Life was quiet, and Reiner didn’t know it could be anything more than summer nights filled with the sounds of crickets and jars of lightning bugs. He didn’t know the difference of life outside of three feet of snow and neighbors that lived almost a mile away. He didn’t know about a life that didn’t involve a community, where everybody knew everybody else, where restless mothers with sweating brows caused by heated stoves chatted for hours on phones that still had cords. Where murmurs of the boy without a dad and a mother without a crucifix around her neck was the type of boy you were best to stay away from.
Reiner had been to the city once. He was so small then that he had barely remembered much else besides how tall the buildings had been around him. Like giants, he told his mother, his hand squeezing hers. She smiled down at him and nodded. Told him stories about Greek myths and the great beasts that formed the world. They were called titans, she said. Reiner begged her for more--she had so much control over the knowledge of his world, she might as well had been a god to him at that moment. They spent the rest of the day at the art museum, reading thousand year old stories on old terracotta pots. She bought him a book on mythology that sat with a worn spine on his bookshelf.

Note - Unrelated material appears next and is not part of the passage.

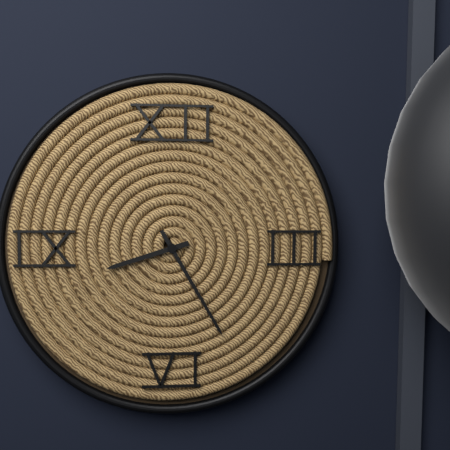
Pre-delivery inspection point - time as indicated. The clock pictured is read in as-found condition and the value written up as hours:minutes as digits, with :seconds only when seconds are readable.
8:25
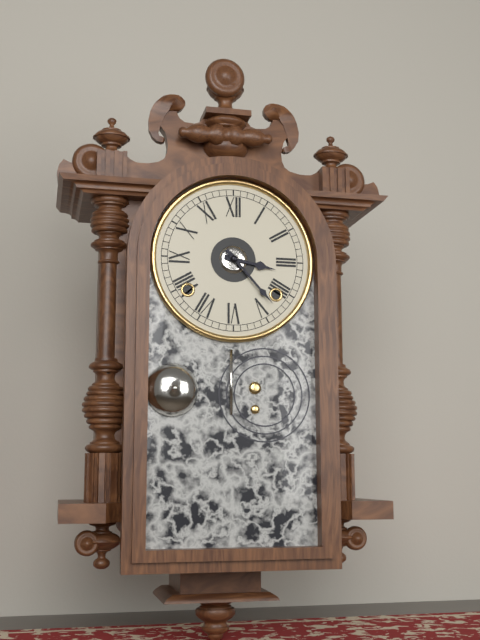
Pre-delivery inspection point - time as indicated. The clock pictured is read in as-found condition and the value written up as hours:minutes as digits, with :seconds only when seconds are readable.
3:23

The kids turned to teenagers, and Reiner began to fill out his shirts with muscle as his voice grew deeper. He did manual labor throughout the year--chopping wood, shoveling driveways, landscaping. He saved his money and bought books. He saved money because he wasn’t going to be like them. He was going to be different. So many of them were stuck in the foothills, their feet sinking into the soil like old trees, building families before even having a chance to grow themselves. The friends he had were in his books. They were in the mythologies.
His mother brought him to the closest town that had a Wal-Mart to pick up a nice pair of clothing for his high school graduation. She took him to the Waffle House and let him get the All-Star Special. “For my All-Star,” she said, an affectionate grin on her face as she sipped at her light coffee. Reiner was the first one in the family to go to college, and was the only one in his class of forty to leave the state for school.
She was proud.
She was so proud and she said it to him so many times as she helped him move his things into his dorm room. “Eight hours.” She kissed his cheek. “I’m only eight hours away. If you need anything at all, I’ll come get you.” She nodded as she looked into his eyes. Six inches shorter than him, and she still looked so tall--for so long she had been his entire world.
He kissed her cheek back and nodded. “I know, ma. You’re just a phone call away.”
Reiner had no idea. He had no idea how watching her pull out of the parking lot would grip something around his heart so strongly it made him ill. Eight hours felt like an ocean at times. It had only been a few days and he couldn’t bring himself to eat anything at all.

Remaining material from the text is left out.